In his paintings at the Hallward Gallery, Michael Canning adheres with exceptional resolution to a single pictorial scheme, one he has pursued for some time now. The only variation comes when he doubles up his images in diptychs. Each individual image features a botanically exact, stylised representation of a wild flower, which springs in isolation from a dark foreground space. Beyond, a patchwork of fields recedes into the distance, usually fading into mist. Above, large flocks of birds fly in extensive formations.
Titles refer to composers and Irish saints. Canning builds his images with glazes of oil paint and wax. Their surfaces are incredibly smooth and polished, even glassy, but the impulse toward perfection is thwarted by inbuilt scrapes and blemishes, as though we are looking at things not newly made but already old, in keeping with the work's generally retrospective, elegiac air.
There are several references to orderly systems in the paintings: the patterns assumed by the birds in flight, the grid-like division of the landscape into fields, the evocation of botanical classification in the carefully descriptive accounts of the plants. Yet, apropos the latter, while Canning is an exact observer, perhaps pointedly he doesn't name the plants or sort them into taxonomic groupings, but instead anchors the paintings to other, subjective personal experiences.

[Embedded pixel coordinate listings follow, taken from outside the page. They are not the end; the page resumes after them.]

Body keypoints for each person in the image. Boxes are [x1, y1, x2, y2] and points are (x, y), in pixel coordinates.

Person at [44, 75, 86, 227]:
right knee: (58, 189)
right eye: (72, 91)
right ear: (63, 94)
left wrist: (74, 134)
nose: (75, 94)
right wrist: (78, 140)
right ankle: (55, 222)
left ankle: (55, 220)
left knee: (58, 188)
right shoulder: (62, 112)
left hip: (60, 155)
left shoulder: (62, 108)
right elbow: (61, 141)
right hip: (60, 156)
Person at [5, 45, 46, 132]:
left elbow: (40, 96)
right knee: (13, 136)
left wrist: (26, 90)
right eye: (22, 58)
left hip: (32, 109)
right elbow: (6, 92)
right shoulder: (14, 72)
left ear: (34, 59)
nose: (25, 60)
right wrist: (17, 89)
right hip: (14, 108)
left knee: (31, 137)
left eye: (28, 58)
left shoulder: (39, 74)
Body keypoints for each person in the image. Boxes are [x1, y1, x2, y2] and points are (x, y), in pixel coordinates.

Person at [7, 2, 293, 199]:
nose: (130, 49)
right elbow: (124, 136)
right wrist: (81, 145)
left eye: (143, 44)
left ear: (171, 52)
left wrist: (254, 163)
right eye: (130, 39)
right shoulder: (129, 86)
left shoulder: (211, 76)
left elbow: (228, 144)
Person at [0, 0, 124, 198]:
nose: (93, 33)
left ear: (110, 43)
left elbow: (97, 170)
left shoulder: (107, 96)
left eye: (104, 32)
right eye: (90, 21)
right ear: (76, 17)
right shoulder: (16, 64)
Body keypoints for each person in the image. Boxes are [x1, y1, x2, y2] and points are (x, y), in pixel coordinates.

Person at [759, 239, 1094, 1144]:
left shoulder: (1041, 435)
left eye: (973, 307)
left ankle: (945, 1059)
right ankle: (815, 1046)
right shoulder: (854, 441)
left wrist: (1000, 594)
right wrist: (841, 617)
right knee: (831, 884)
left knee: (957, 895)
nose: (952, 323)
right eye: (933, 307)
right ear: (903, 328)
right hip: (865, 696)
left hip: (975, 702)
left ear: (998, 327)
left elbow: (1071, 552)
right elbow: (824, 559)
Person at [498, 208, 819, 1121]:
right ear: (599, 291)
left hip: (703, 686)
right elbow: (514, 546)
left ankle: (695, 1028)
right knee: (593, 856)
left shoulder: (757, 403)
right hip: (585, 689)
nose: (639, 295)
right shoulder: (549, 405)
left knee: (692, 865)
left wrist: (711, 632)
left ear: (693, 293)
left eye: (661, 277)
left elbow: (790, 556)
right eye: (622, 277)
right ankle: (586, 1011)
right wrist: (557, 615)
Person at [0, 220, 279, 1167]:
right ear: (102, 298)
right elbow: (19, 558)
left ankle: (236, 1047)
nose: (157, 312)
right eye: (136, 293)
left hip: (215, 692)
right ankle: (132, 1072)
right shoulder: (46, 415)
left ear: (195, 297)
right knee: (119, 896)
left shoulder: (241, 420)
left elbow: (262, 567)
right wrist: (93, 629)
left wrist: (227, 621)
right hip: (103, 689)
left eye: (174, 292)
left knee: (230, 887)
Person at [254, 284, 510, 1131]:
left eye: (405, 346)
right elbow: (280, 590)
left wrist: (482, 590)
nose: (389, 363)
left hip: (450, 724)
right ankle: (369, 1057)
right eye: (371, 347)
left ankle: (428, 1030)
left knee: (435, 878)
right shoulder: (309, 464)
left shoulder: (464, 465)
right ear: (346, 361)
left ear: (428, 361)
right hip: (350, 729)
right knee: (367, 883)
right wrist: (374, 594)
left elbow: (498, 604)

In fact he relishes the arbitrary way the wild flowers catch his attention - and there is the fact that they are wild, naturally occurring and in some cases regarded as weeds. One can discern an ongoing dialogue concerning nature and culture, order and disorder, pattern and amorphousness, all underpinned by a moody reflectiveness, and the paintings are, incidentally, beautifully made.

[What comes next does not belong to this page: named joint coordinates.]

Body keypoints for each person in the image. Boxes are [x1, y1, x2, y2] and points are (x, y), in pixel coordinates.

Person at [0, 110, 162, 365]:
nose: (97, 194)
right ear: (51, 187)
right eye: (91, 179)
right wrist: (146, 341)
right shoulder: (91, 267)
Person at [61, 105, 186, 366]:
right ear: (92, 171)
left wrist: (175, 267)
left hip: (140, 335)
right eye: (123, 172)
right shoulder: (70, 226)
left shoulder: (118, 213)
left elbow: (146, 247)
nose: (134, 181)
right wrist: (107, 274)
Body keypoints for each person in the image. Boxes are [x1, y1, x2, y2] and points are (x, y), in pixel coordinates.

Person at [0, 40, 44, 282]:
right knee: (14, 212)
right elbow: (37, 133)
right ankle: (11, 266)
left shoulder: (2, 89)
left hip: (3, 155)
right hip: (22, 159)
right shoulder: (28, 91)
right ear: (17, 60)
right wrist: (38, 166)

Two veteran painters, John Bellany and Albert Irvin, happen to have shows running in Dublin at the moment. Bellany is Scottish and Irvin English, and over the years they have built up warm relationships with Ireland. Both exhibitions are very strong.
Bellany, whose Celtic Visions is at the Solomon, is a narrative painter whose work is fundamentally autobiographical and often allegorical. He comes from the small fishing community of Port Seton, and the sea and mortality, something inescapably associated with fishing, have been constants in his paintings.

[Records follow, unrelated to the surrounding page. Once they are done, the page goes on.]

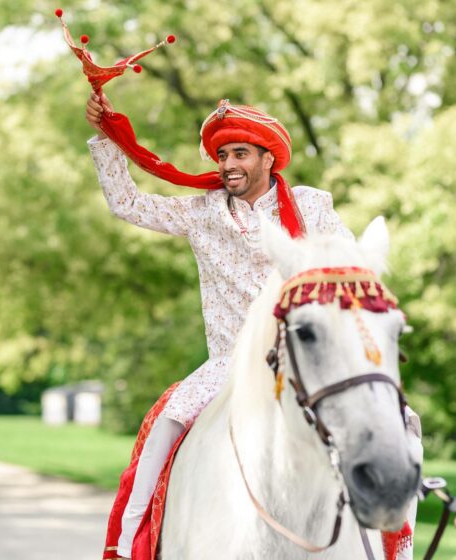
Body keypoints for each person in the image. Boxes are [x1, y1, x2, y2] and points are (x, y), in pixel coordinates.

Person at [85, 93, 417, 560]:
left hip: (303, 352)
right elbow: (126, 204)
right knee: (163, 425)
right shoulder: (201, 213)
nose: (227, 164)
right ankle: (126, 546)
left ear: (268, 157)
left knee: (402, 420)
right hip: (228, 364)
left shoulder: (311, 206)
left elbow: (347, 267)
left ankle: (396, 549)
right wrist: (106, 141)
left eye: (239, 153)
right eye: (222, 155)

Besides which, he has been face to face with his own mortality more than once, having received a liver transplant in 1989, and being "technically dead for 10 minutes" after a heart attack last June.
Hardly surprising, perhaps, that there is a brooding, introspective atmosphere to his recent work. Well, relatively speaking, for he is someone whose relish for life comes through in his painting, and it does so here. His style is graphic and highly coloured. The recent paintings muse on life, death and relationships, and they record extensive travels, from Kerry to China. Although the palette is typically bright, his use of colour is slightly muddier than heretofore which, as it happens, works very well. Bellany can also take an absolutely straight genre, like still life, and work wonders with it. The still lifes in the show are really terrific.
Irvin is an abstract painter who also works with bright, intense colour, engineering dynamic compositions with layers of vibrant acrylic or gouache. He employs favoured motifs - parallel bands, boxes, quatrefoils - in exceptionally busy, buoyant compositions that positively sing with energy. Everything depends on Irvin pitching it perfectly, and he does, with tremendous verve and a great eye for colour.